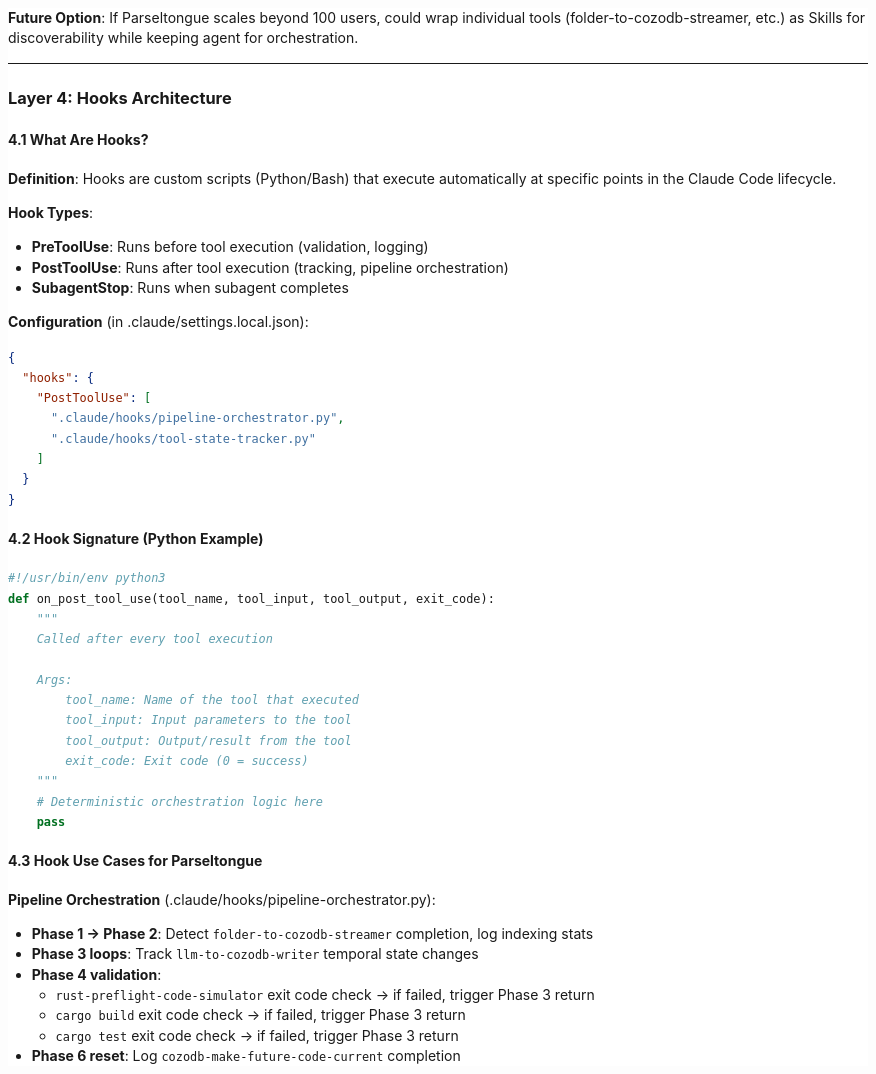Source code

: **Future Option**: If Parseltongue scales beyond 100 users, could wrap individual tools (folder-to-cozodb-streamer, etc.) as Skills for discoverability while keeping agent for orchestration.

---

### Layer 4: Hooks Architecture

#### 4.1 What Are Hooks?

**Definition**: Hooks are custom scripts (Python/Bash) that execute automatically at specific points in the Claude Code lifecycle.

**Hook Types**:
- **PreToolUse**: Runs before tool execution (validation, logging)
- **PostToolUse**: Runs after tool execution (tracking, pipeline orchestration)
- **SubagentStop**: Runs when subagent completes

**Configuration** (in .claude/settings.local.json):
```json
{
  "hooks": {
    "PostToolUse": [
      ".claude/hooks/pipeline-orchestrator.py",
      ".claude/hooks/tool-state-tracker.py"
    ]
  }
}
```

#### 4.2 Hook Signature (Python Example)

```python
#!/usr/bin/env python3
def on_post_tool_use(tool_name, tool_input, tool_output, exit_code):
    """
    Called after every tool execution

    Args:
        tool_name: Name of the tool that executed
        tool_input: Input parameters to the tool
        tool_output: Output/result from the tool
        exit_code: Exit code (0 = success)
    """
    # Deterministic orchestration logic here
    pass
```

#### 4.3 Hook Use Cases for Parseltongue

**Pipeline Orchestration** (.claude/hooks/pipeline-orchestrator.py):
- **Phase 1 → Phase 2**: Detect `folder-to-cozodb-streamer` completion, log indexing stats
- **Phase 3 loops**: Track `llm-to-cozodb-writer` temporal state changes
- **Phase 4 validation**:
  - `rust-preflight-code-simulator` exit code check → if failed, trigger Phase 3 return
  - `cargo build` exit code check → if failed, trigger Phase 3 return
  - `cargo test` exit code check → if failed, trigger Phase 3 return
- **Phase 6 reset**: Log `cozodb-make-future-code-current` completion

.....

# [Work item]
The result should be an exact retyped version of all the entries above, containing no pictures.

# [Task output]
Source code

: **Future Option**: If Parseltongue scales beyond 100 users, could wrap individual tools (folder-to-cozodb-streamer, etc.) as Skills for discoverability while keeping agent for orchestration.

---

### Layer 4: Hooks Architecture

#### 4.1 What Are Hooks?

**Definition**: Hooks are custom scripts (Python/Bash) that execute automatically at specific points in the Claude Code lifecycle.

**Hook Types**:
- **PreToolUse**: Runs before tool execution (validation, logging)
- **PostToolUse**: Runs after tool execution (tracking, pipeline orchestration)
- **SubagentStop**: Runs when subagent completes

**Configuration** (in .claude/settings.local.json):
```json
{
  "hooks": {
    "PostToolUse": [
      ".claude/hooks/pipeline-orchestrator.py",
      ".claude/hooks/tool-state-tracker.py"
    ]
  }
}
```

#### 4.2 Hook Signature (Python Example)

```python
#!/usr/bin/env python3
def on_post_tool_use(tool_name, tool_input, tool_output, exit_code):
    """
    Called after every tool execution

    Args:
        tool_name: Name of the tool that executed
        tool_input: Input parameters to the tool
        tool_output: Output/result from the tool
        exit_code: Exit code (0 = success)
    """
    # Deterministic orchestration logic here
    pass
```

#### 4.3 Hook Use Cases for Parseltongue

**Pipeline Orchestration** (.claude/hooks/pipeline-orchestrator.py):
- **Phase 1 → Phase 2**: Detect `folder-to-cozodb-streamer` completion, log indexing stats
- **Phase 3 loops**: Track `llm-to-cozodb-writer` temporal state changes
- **Phase 4 validation**:
  - `rust-preflight-code-simulator` exit code check → if failed, trigger Phase 3 return
  - `cargo build` exit code check → if failed, trigger Phase 3 return
  - `cargo test` exit code check → if failed, trigger Phase 3 return
- **Phase 6 reset**: Log `cozodb-make-future-code-current` completion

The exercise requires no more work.